La última margarita
No se pudo morir antes la primavera. Aquello fue casi un suicidio, un óbito premeditado que envió al destierro todas las flores que habitaban en mi jardín. Después de un largo y brutal invierno, mis esperanzas por encontrarte fenecían al mismo ritmo que el raudo avance del marchitar de todos aquellos brotes que, sin llegar a germinar, se agostaban con el transcurrir de los días.
Fui testigo silencioso del deceso de la primavera, sin que hubiese nada en mis manos que pudiese hacer para evitarlo. Fui tan solo un mero espectador que derramaba lágrimas ante aquel prematuro funeral, como si con ellas pudiese devolver la lozanía a los pétalos marchitos que languidecían bajo mi estática mirada. Fueron sollozos inútiles.

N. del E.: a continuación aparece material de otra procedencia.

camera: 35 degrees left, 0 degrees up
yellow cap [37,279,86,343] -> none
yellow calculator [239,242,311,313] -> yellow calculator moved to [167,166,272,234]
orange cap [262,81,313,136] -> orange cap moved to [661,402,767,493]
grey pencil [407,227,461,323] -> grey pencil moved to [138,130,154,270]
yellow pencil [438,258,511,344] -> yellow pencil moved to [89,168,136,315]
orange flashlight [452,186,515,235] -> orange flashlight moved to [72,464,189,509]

La frescura y la juventud dieron paso en pocos días a los surcos castigados de un estío prematuro que se reflejaba en mi rostro sombrío, un auténtico sicario de las margaritas desvalidas que un día pintaron de sonrisas desdentadas mi rostro cuajado de cal, que, mezclada con mis lágrimas, resultó mortal para mi primavera ausente.

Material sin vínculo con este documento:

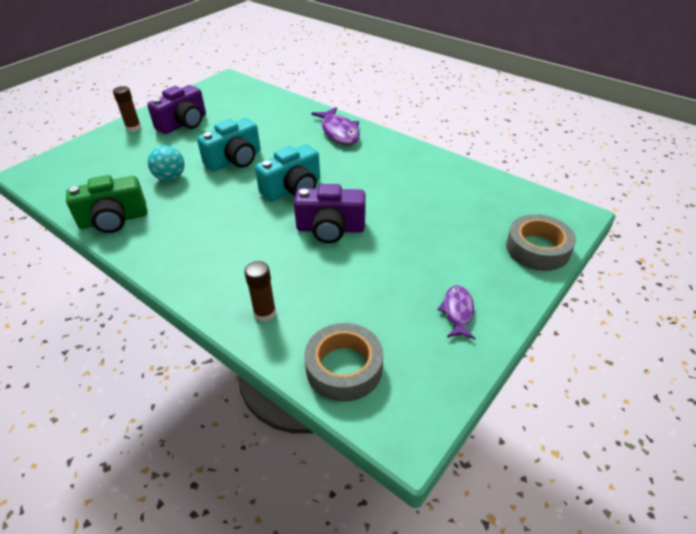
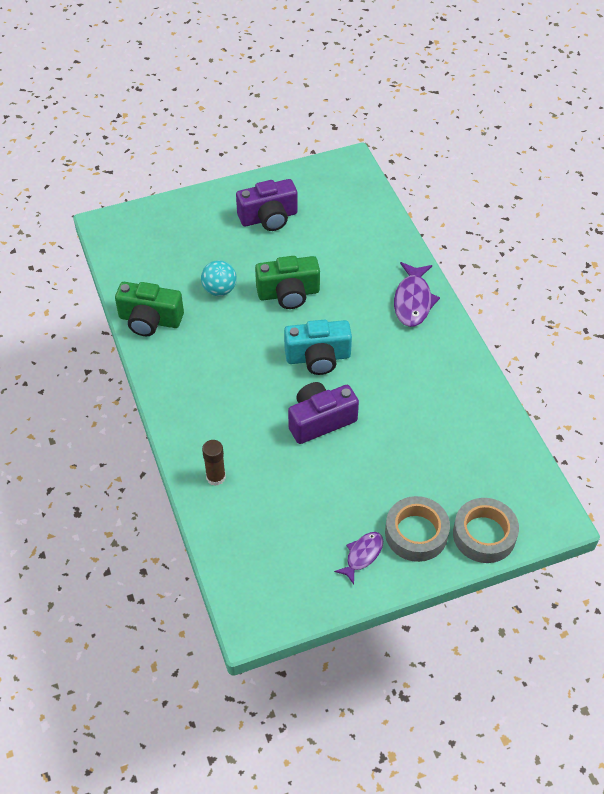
camera: 30 degrees right, 10 degrees up
brown glue stick [113,86,141,132] -> none
turquoise camera [197,118,261,171] -> green camera [255,256,320,309]
purple camera [294,184,366,243] -> purple camera turned 120 degrees clockwise [288,382,359,444]
grey tape [304,323,383,402] -> grey tape moved to [385,496,450,562]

Sucumbieron sin posibilidad alguna de soslayo todas las margaritas que nacieron con la intención de convertirse en un inmenso vergel. Abrasadas por el sol, todas murieron bajo mi mirada atenta y acusadora que, poco a poco, fue quedando vacía de ilusiones.
Pero más allá de la inmolación colectiva del florecimiento, te vi. Te resistías a abandonar tus pétalos, a esconderte de mi mirada magnicida, a dejarte morir simplemente como hicieron las demás.
Fuiste la última margarita que me quedaba por deshojar.
Ana Centellas. Febrero 2019. Derechos registrados.